Alcatel-Lucent (Euronext Paris and NYSE: ALU) today announced that a recent patent by its Bell Labs research organization, regarding a new method for providing broadcast encryption, has received a 2007 Thomas Alva Edison Patent Award from the Research and Development Council of New Jersey.

As multimedia broadcasting continues to grow exponentially in popularity and usefulness, it is increasingly important for service and content providers to ensure that these transmissions are secured, and that only the rightful clients are able to receive the broadcast information. This U.S. patent, # 6839436, was recognized for its contribution to the development of advanced digital rights management schema, for use in areas such as digital video and IPTV.

The socio-economic impact of unsecured broadcast transmissions is significant, and could range from loss of revenue to the content providers from pirated broadcasts, to business interruptions at companies that use this media as a common business communications tool, or social disruptions as hackers and pirates find ways to hijack the broadcasts and spam, phish or otherwise prey upon end users with falsified or harmful transmissions.

“Protecting digital content is an enormous issue in today’s day and age,” explained Tom Reddington, director of Security Technology Research at Bell Labs. “Subscriber television providers and content providers are all dependent on broadcast encryption technologies to ensure that only allowed users are able to access their content.”

Today broadcast encryption schemes are typically smartcard-based, wherein key material is held in “tamper-resistant” replaceable devices such as a smartcard.
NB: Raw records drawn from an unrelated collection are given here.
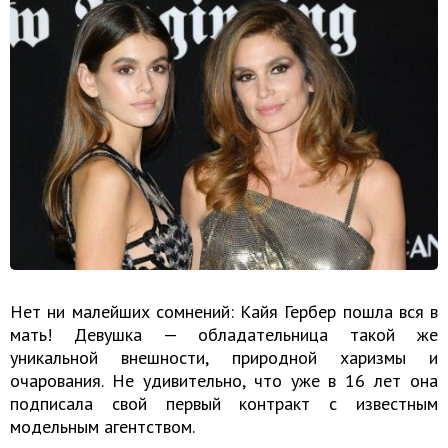
Нет ни малейших сомнений: Кайя Гербер пошла вся в
мать! Девушка — обладательница такой же
уникальной внешности, природной харизмы и
очарования. Не удивительно, что уже в 16 лет она
подписала свой первый контракт с известным
модельным агентством.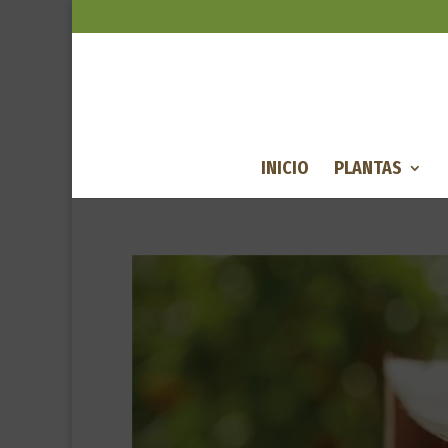
INICIO
PLANTAS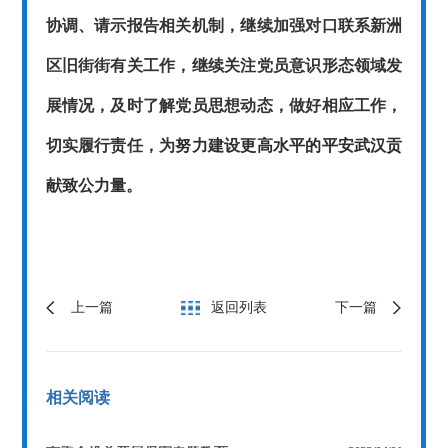
协调、请示报告相关机制，继续加强对口联系新洲
区旧街街有关工作，继续关注党员意识形态领域发
展情况，及时了解党员思想动态，做好相应工作，
切实履行责任，为
努力建设更高水平的平安武汉贡
献致公力量。
上一篇
返回列表
下一篇
相关阅读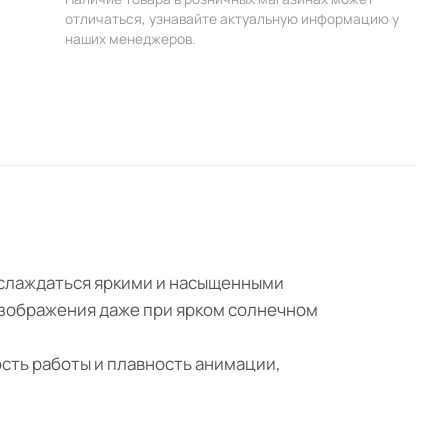
отличаться, узнавайте актуальную информацию у
наших менеджеров.
аслаждаться яркими и насыщенными
изображения даже при ярком солнечном
сть работы и плавность анимации,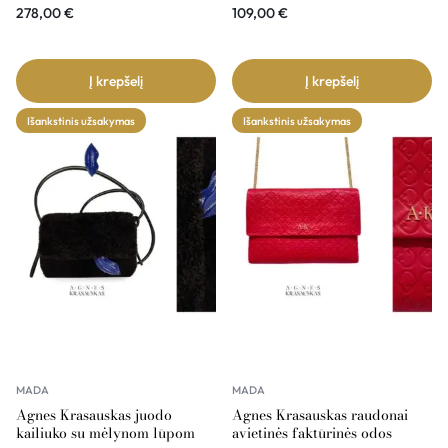
278,00
€
109,00
€
Į krepšelį
Į krepšelį
Išankstinis užsakymas
Išankstinis užsakymas
MADA
MADA
Agnes Krasauskas juodo
Agnes Krasauskas raudonai
kailiuko su mėlynom lūpom
avietinės faktūrinės odos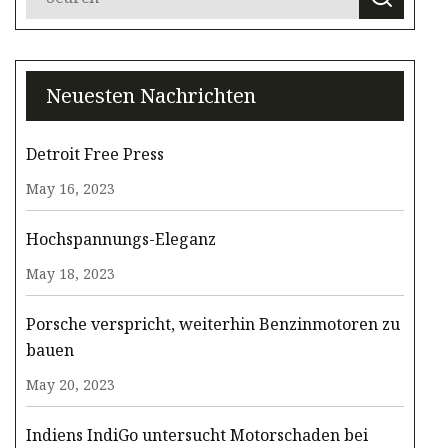
Neuesten Nachrichten
Detroit Free Press
May 16, 2023
Hochspannungs-Eleganz
May 18, 2023
Porsche verspricht, weiterhin Benzinmotoren zu
bauen
May 20, 2023
Indiens IndiGo untersucht Motorschaden bei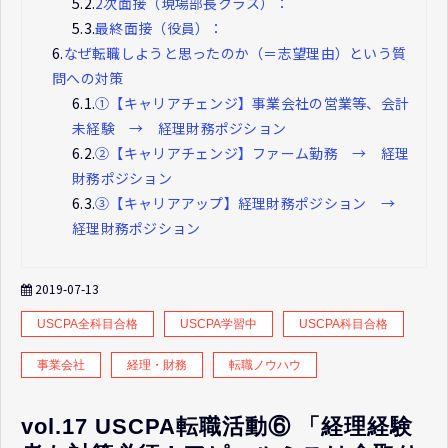
5.2.
2次面接（現場部長クラス）：
5.3.
最終面接（役員）：
6.
なぜ転職しようと思ったのか（＝志望理由）という質
問への対策
6.1.
①【キャリアチェンジ】事業会社の営業等、会計
未経験 → 経理財務ポジション
6.2.
②【キャリアチェンジ】ファーム勤務 → 経理
財務ポジション
6.3.
③【キャリアアップ】経理財務ポジション →
経理財務ポジション
2019-07-13
USCPA全科目合格
USCPA学習中
USCPA科目合格
事業会社
経理・財務
転職ノウハウ
vol.17 USCPA転職活動⑥ 「経理経験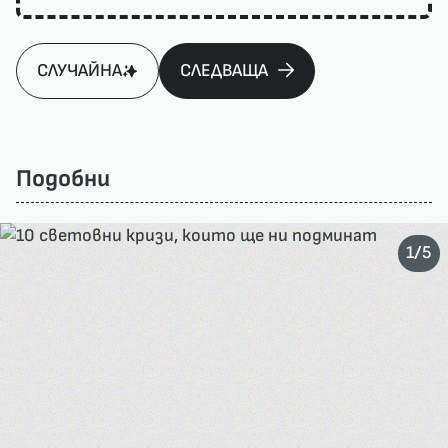
СЛУЧАЙНА
СЛЕДВАЩА
Подобни
/
1
5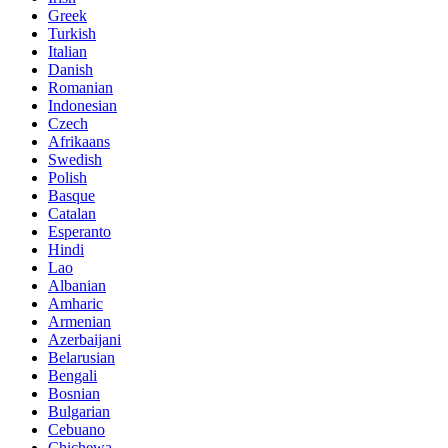
Greek
Turkish
Italian
Danish
Romanian
Indonesian
Czech
Afrikaans
Swedish
Polish
Basque
Catalan
Esperanto
Hindi
Lao
Albanian
Amharic
Armenian
Azerbaijani
Belarusian
Bengali
Bosnian
Bulgarian
Cebuano
Chichewa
These smartcards, however, may be used to construct pirate smartcards (or pirate decoders) that allow nonpaying customers to access or recover content.
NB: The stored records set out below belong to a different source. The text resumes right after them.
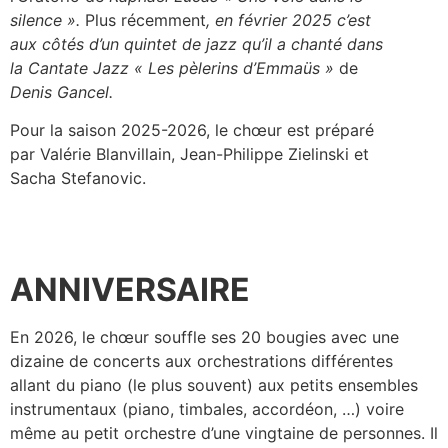
silence ».
Plus récemment
, en février 2025 c’est
aux côtés d’un quintet de jazz qu’il a chanté dans
la Cantate Jazz « Les pèlerins d’Emmaüs »
de
Denis Gancel.
Pour la saison 2025-2026, le chœur est préparé
par Valérie Blanvillain, Jean-Philippe Zielinski et
Sacha Stefanovic.
ANNIVERSAIRE
En 2026, le chœur souffle ses 20 bougies avec une
dizaine de concerts aux orchestrations différentes
allant du piano (le plus souvent) aux petits ensembles
instrumentaux (piano, timbales, accordéon, …) voire
même au petit orchestre d’une vingtaine de personnes. Il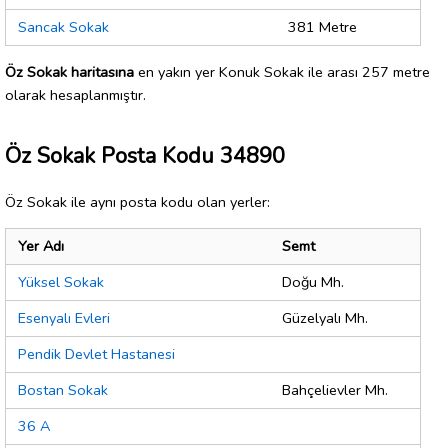
Sancak Sokak
381 Metre
Öz Sokak haritasına
en yakın yer Konuk Sokak ile arası 257 metre
olarak hesaplanmıştır.
Öz Sokak Posta Kodu 34890
Öz Sokak ile aynı posta kodu olan yerler:
Yer Adı
Semt
Yüksel Sokak
Doğu Mh.
Esenyalı Evleri
Güzelyalı Mh.
Pendik Devlet Hastanesi
Bostan Sokak
Bahçelievler Mh.
36 A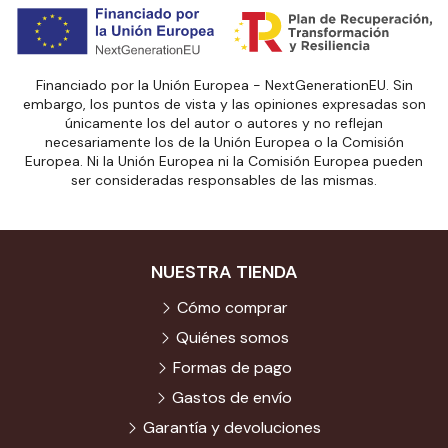
Financiado por la Unión Europea - NextGenerationEU. Sin
embargo, los puntos de vista y las opiniones expresadas son
únicamente los del autor o autores y no reflejan
necesariamente los de la Unión Europea o la Comisión
Europea. Ni la Unión Europea ni la Comisión Europea pueden
ser consideradas responsables de las mismas.
NUESTRA TIENDA
Cómo comprar
Quiénes somos
Formas de pago
Gastos de envío
Garantía y devoluciones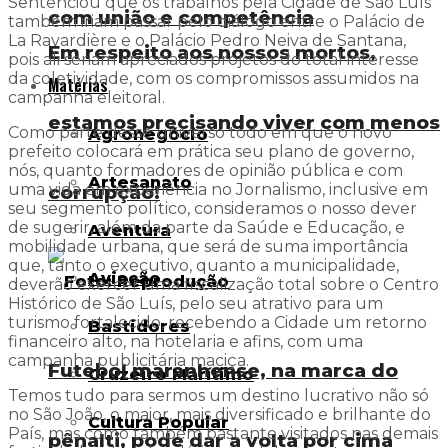
Sentenciou que os trabalhos pela Cidade de São Luís
com união e competência
também iriam passar pelo diálogo entre o Palácio de
La Ravardière e o Palácio Pedro Neiva de Santana,
Em respeito aos nossos mortos,
pois ali seriam apreciados projetos do total interesse
da coletividade, com os compromissos assumidos na
Matérias
campanha eleitoral.
estamos precisando viver com menos
Como parte desse universo todo em que o novo
Agronegócio
prefeito colocará em prática seu plano de governo,
nós, quanto formadores de opinião pública e com
Artesanato
uma vida em experiência no Jornalismo, inclusive em
corrupção!
seu segmento político, consideramos o nosso dever
de sugerir, além da parte da Saúde e Educação, e
Aventura
mobilidade urbana, que será de suma importância
que, tanto o executivo, quanto a municipalidade,
Aviação
deverão exercer uma fiscalização total sobre o Centro
Histórico de São Luís, pelo seu atrativo para um
turismo fortalecido, recebendo a Cidade um retorno
Bastidores
financeiro alto, na hotelaria e afins, com uma
campanha publicitária maciça.
Futebol maranhense, na marca do
Cruzeiro Marítimo
Temos tudo para sermos um destino lucrativo não só
no São João, o maior, mais diversificado e brilhante do
Cultura Popular
País, mas como também bastante visitados nas demais
pênalti, pode dar a volta por cima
By leveraging analytical techniques from a variety of fields including cryptography, combinatorics and probability theory, this patent, developed by Bell Labs researchers Juan Garay, Jessica Staddon (now with Palo Alto Research Center), and Avishai Wool (now with Tel-Aviv University), results in long-lasting protection of digital content and service continuity through a novel broadcast encryption approach that recognizes and reacts to compromised keys while continuing to broadcast securely to paying subscriber devices.

“In essence, the system is based on allocating a set of cryptographic keys to each user and broadcasting the content encrypted using a set of broadcast keys; as pirated decoders are discovered, the corresponding keys are excluded and the set of valid keys is updated,” explained Juan Garay, an MTS in Bell Labs’ Security Technology Research department in Murray Hill, N.J.. “The allocation of keys to subscribers is done using so-called ‘cover-free set families’ constructed in such a way to ensure that with high probability, coalitions of smartcards cannot cover all the keys contained on another smartcard. This is crucial to prevent the retrieval of the content by pirated decoders, and — importantly — to minimize the number of times that smartcards must be reissued to valid subscribers, which is a costly operation.”